Numerous companies that call the U.S. home have shown that this is not the case, but much of the promise that the fuel cell industry represents can only be found abroad, in Japan and South Korea, where fuel cells are quickly becoming primary energy sources. The U.S. federal government believes that small businesses may hold the key to the country’s flagging fuel cell industry.
The Small Business Administration believes that entrepreneurs from the Northeastern reaches of the U.S. can help establish the U.S. as a major player in the global fuel cell industry. In 2010, the agency launched a regional program that invested some $1.5 million in a clean energy coalition called the Northeast Electrochemical Energy Storage Cluster. The coalition has, since its founding in 2007, made significant progress in helping promote hydrogen fuel cells as an energy source and an energy storage method and the Small Business Administration is now planning to provide the group with four more years of funding.
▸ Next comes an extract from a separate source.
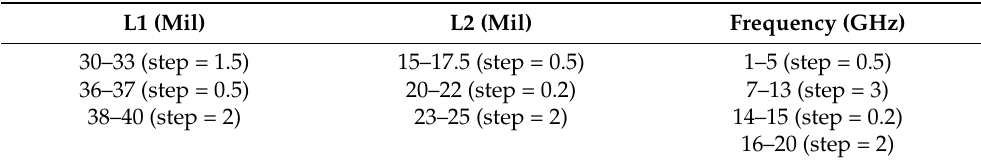
Table 5. Non-uniform sampling of rectangular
The auto industry is expected to be the most promising sector that can help promote the U.S. fuel cell industry. Automakers have adopted hydrogen fuel cells as one of their favored forms of clean energy for new vehicles.
The U.S. has long been a primary market for the auto industry, and showing support for hydrogen fuel cells in transportation could bolster the country’s own fuel cell industry and make it competitive with those seen in Japan and South Korea.